Tasks »
1. According to the forum post about estimating pi with threads, what formula is used to calculate pi?
2. Quote the forum post about estimating pi with threads word for word, starting at "My goal is to" and ending at "each individual thread?".

Excerpted text »
=======

My goal is to create a program that evaluates the performance gains from increasing the number of threads the program can use. I evaluate the performance by using the Monte Carlo method to calculate pi. Each thread should create 1 random coordinate (x,y) and check if that coordinate is within the circle or not. If it is, the inCircle
counter should increase. Pi is calculated as follows: 4 * inCircle/trys
. Using pthread_join
, there is no performance gains in a problem that should benefit from multiple threads. Is there some way to allow multiple threads to increase a counter without having to wait for each individual thread?

=======

Data listing »
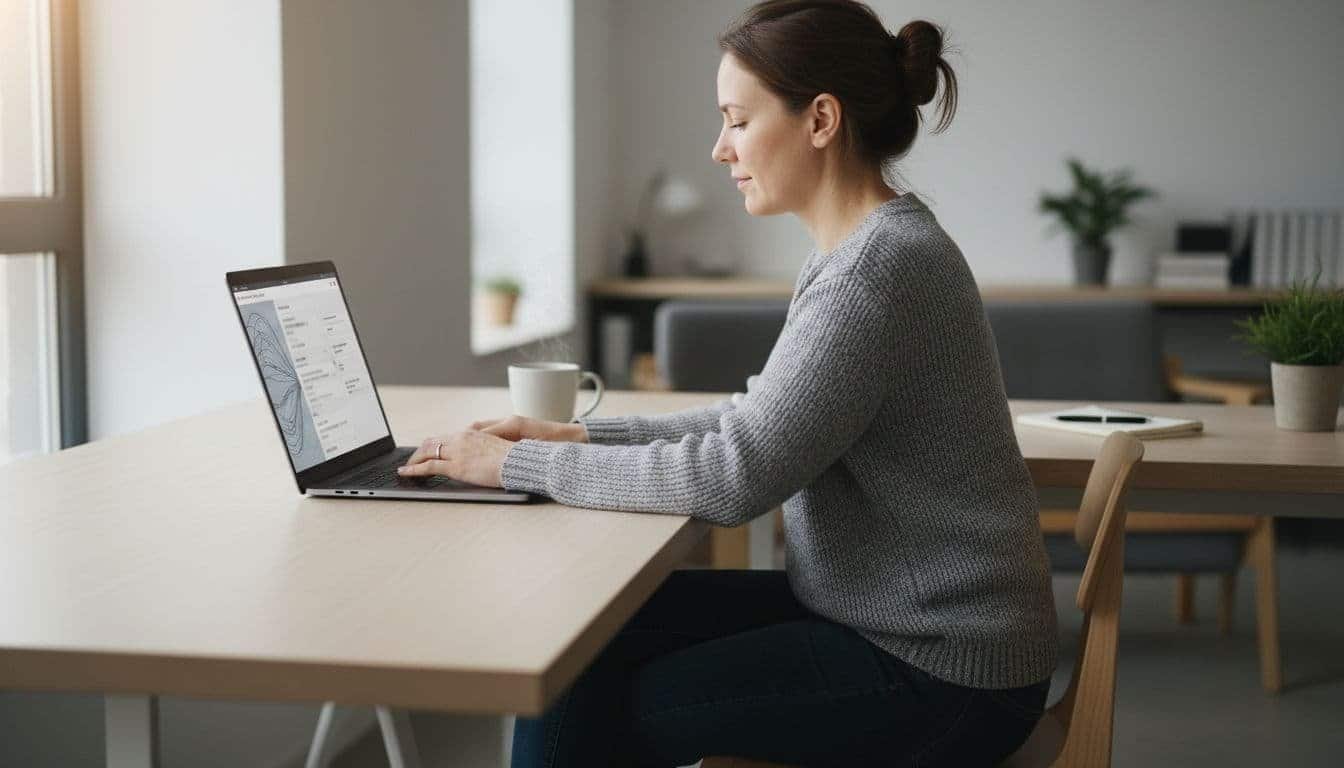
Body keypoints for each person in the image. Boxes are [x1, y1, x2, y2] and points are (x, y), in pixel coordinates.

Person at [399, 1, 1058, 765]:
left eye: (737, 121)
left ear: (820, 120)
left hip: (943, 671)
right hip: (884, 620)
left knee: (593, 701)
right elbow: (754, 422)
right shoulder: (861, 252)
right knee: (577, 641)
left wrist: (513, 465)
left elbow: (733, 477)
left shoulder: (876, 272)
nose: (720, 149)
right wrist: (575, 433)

=======

Task solutions »
1. 4 * inCircle/trys

2.
My goal is to create a program that evaluates the performance gains from increasing the number of threads the program can use. I evaluate the performance by using the Monte Carlo method to calculate pi. Each thread should create 1 random coordinate (x,y) and check if that coordinate is within the circle or not. If it is, the inCircle
counter should increase. Pi is calculated as follows: 4 * inCircle/trys
. Using pthread_join
, there is no performance gains in a problem that should benefit from multiple threads. Is there some way to allow multiple threads to increase a counter without having to wait for each individual thread?